== Supplied information

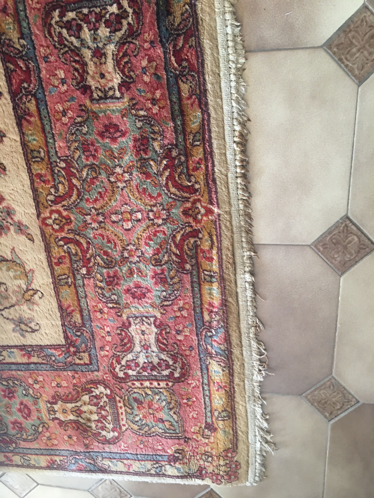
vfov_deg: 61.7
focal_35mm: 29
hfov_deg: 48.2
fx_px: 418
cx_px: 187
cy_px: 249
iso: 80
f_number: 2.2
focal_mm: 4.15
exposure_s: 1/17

====

▶ [Exercise aim]:
Every record should come back exactly as it is, though none of the pictures should.

▶ [Worked solution]:
vfov_deg: 61.7
focal_35mm: 29
hfov_deg: 48.2
fx_px: 418
cx_px: 187
cy_px: 249
iso: 80
f_number: 2.2
focal_mm: 4.15
exposure_s: 1/17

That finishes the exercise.